Highlights & Insights¶
- First work to directly generate 3D Gaussians in a feed-forward manner: Opens a new direction of text-to-3D Gaussian generation without relying on intermediate 2D multi-view steps.
- Structured idea of GaussianVolume: Formulates the unstructured point cloud problem into a regular volume problem, elegantly bridging Gaussians and neural networks.
- Candidate Pool Strategy: The densification/pruning strategy under the fixed-number constraint is clever and practical, resolving the conflict between structuring and adaptability.
- Coarse-to-fine decomposition strategy: Decomposes the high-dimensional generation problem into simple geometry (1-channel GDF) + conditional attribute prediction, effectively reducing learning difficulty for the diffusion model.
- Generation diversity: Capable of generating 3D objects with different appearances for the same text prompt, which is unattainable by deterministic reconstruction methods.
Limitations & Future Work¶
- Training data domain limitation: Performance degrades when input text deviates from the training domain.
- The volumetric resolution \(N=32\) is low, exhibiting limited detail rendering for complex textures (higher resolution requires more computational resources).
- Fitting GaussianVolume for million-scale training data is time-consuming.
- The CLIP Score is only slightly higher than Shap-E, indicating remaining challenges in complex semantic understanding.
- Compared to reconstruction methods like GRM, there is still a gap in absolute generation quality metrics.
- High-order spherical harmonics are not used (SH order=0), limiting view-dependent effects.
Related Work & Insights¶
- Comparison with 3D VADER/VolumeDiffusion: These methods also adopt volumetric representation + diffusion but use NeRF/implicit volumes; GVGEN uses 3D Gaussian volumes, providing explicit manipulability and faster rendering speeds.
- Comparison with GRM/LGM: GRM/LGM are reconstruction methods requiring multi-view inputs; GVGEN is a generative method generating directly from text, offering diversity.

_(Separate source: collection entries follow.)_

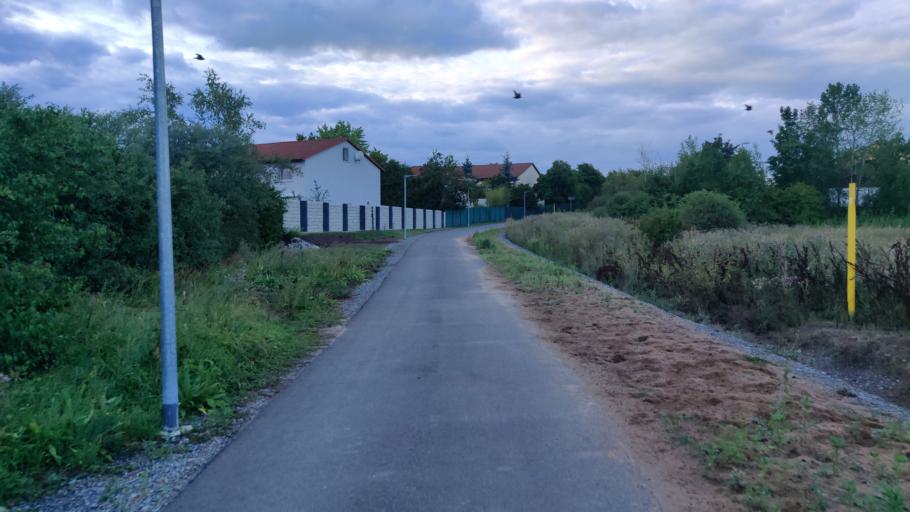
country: DE
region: Bavaria
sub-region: Regierungsbezirk Unterfranken
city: Niederwerrn
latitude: 50.0581
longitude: 10.1988
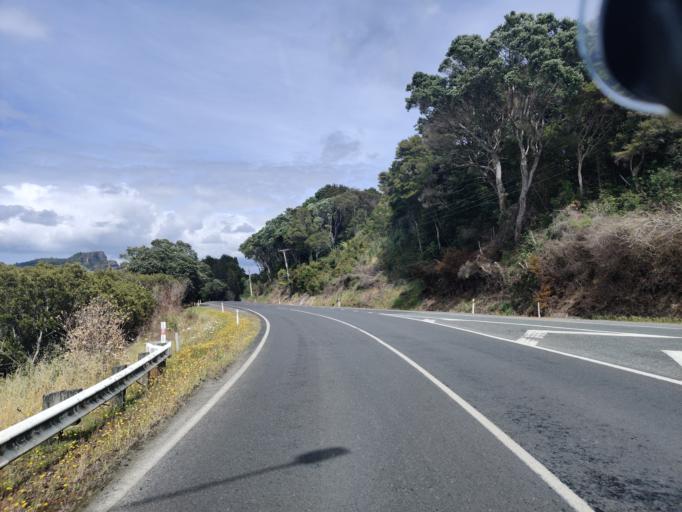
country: NZ
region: Northland
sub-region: Far North District
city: Taipa
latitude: -35.0555
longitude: 173.6996
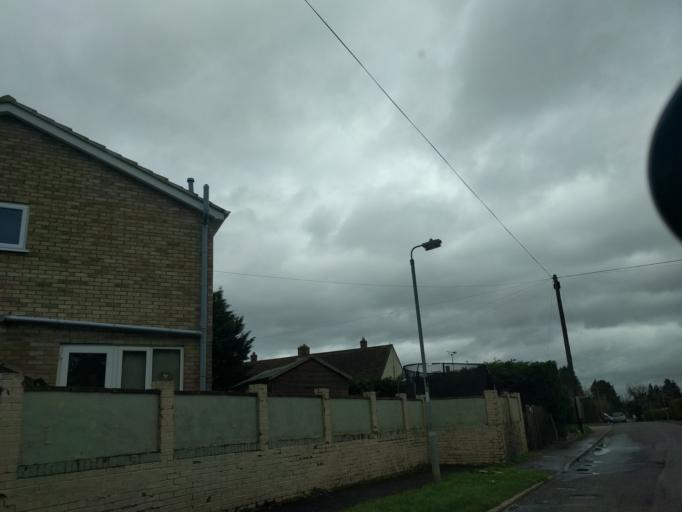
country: GB
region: England
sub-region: Wiltshire
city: Biddestone
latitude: 51.4891
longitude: -2.1934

- Comparison with DreamGaussian: DreamGaussian optimizes Gaussians using SDS, which takes minutes and suffers from over-saturation; GVGEN achieves feed-forward generation in just 7 seconds.
- Insights: Organizing unstructured representations (such as point clouds, Gaussians) into structured volumes serves as an effective bridge connecting classical representations with generative networks; the coarse-to-fine decomposition is a general strategy to mitigate high-dimensional generative complexity.
Rating¶
- Novelty: ⭐⭐⭐⭐⭐ First feed-forward text-to-3D Gaussian framework, with highly novel GaussianVolume and CPS designs.
- Experimental Thoroughness: ⭐⭐⭐⭐ Qualitative and quantitative comparisons are sufficient, and ablation studies are clean, but quantitative metrics are relatively sparse (only CLIP Score).
- Writing Quality: ⭐⭐⭐⭐ Structure is clear, with standard pseudocode for the CPS algorithm, although some details require referring to the supplementary material.
- Value: ⭐⭐⭐⭐ Significant in opening a new direction, although there is still a quality gap compared to optimization-based methods; practical applications require higher resolution.